Door Closed
I was alone in my apartment in North Vegas, 11pm. Suddenly there's a loud pounding on the door.
My heart is racing, my deadbolt is holding. I look through the peephole and it's a man wearing over-ear headphones with a catatonically drugged out look on his face.
I yell "you are at the wrong place, go away!"
He seems not to hear me, he stands there. He keeps pounding on my door. I yell some more.
When he pounds on the door I hit it back, my call with 911 is ringing and ringing for literal minutes. I think he can't hear me because of his music, and eventually he seems to realize he's at the wrong house.
He walks away as if we've had a polite interaction. I think he gave the "little wave."
Regardless, the fear is clattering in my body, and I call and awaken my former partner, a man in law enforcement who I dated while I was in the correctional field. He is the greatest listener I know, and my body came down.
I want to highlight something.
Here's what I didn't do—
here's what NOTHING could have compelled me to do:
open that fucking door.
I know there is a significant chunk of the population who would open that door. It would seem to be the only option, to truly meet what is coming so insistently. They'd do it without even thinking. They'd do it righteously, defending and protecting themselves by in fact abandoning their greatest defense (the door).
I know this because I had this instinct trained out of my system in order to be effective at my correctional job.
All throughout childhood, we have been faced with the idea that we must meet what is coming for us, handle it in some way. We have not been in the position of power in our own lives, nor had the experience that we can "get away." There's even weakness associated with "avoidance" and "escape" and I'm like... who said I have to meet and resolve the garbage someone else tries to bring me?
This is a pattern of control/oppositionality, where we have been trained to experience our "free will" primarily in a practice of saying "NOT THAT" to what comes in, attempting to control what is controlling us.
It eclipses all other possibilities and offerings.
We are trained to see two options: compliance or rebellion, and then attempt to really OWN whichever choice we pick.
But agency is agility.
Agency knows the world is offering me LITERALLY EVERYTHING.
When something comes into my field, especially if it comes in and hijacks my nervous system, it makes perfect sense in that moment to center on that event.
You'll notice I do not describe myself peacefully ignoring this person pounding at my door. Perhaps some decades in the temple could cure this reactivity, but these are all waves I can surf, so why sit so long?
Responding as I did, yelling, pounding on the door, these are expressions which vented the fear coursing through my body. These are outlets of tension. I wield them with GREAT care, precision, and intention.
Something standing in the way for would-be claimers of their own nervous system is the idea that we must meet what is coming for us in the ways we know how.
In truth, our brain is a trained algorithm, trained by our past experiences to recognize what we have seen before, to repeat the patterns by knocking the response pattern to the call pattern.
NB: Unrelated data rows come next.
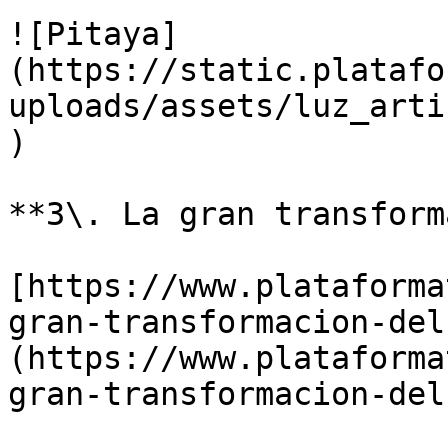
![Pitaya]
(https://static.platafo
uploads/assets/luz_arti
)

**3\. La gran transform
[https://www.plataforma
gran-transformacion-del
(https://www.plataforma
gran-transformacion-del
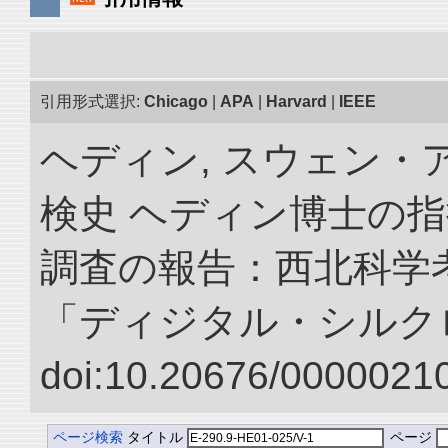
引用形式選択:
Chicago
|
APA
|
Harvard
|
IEEE
ヘディン, スウェン・
検史 ヘディン博士の
調査の報告：西北科学考
「ディジタル・シルク
doi:10.20676/00000210
ページ検索
タイトル
ページ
We literally need to learn the purpose of each layer of what is entrained in our system, and the alternative skills and practices of serving what arises, and serving ourselves intentionally OF what arises. We need practice enacting new patterns.
The truth is that we are responsible for the reality of our systems and the reality of our actions in every single moment, and these moments add up to the only thing we can truly HAVE: a sacred human experience.
Honoring the body, I express the somatic truth.
Honoring the story, I discipline my actions to integrity.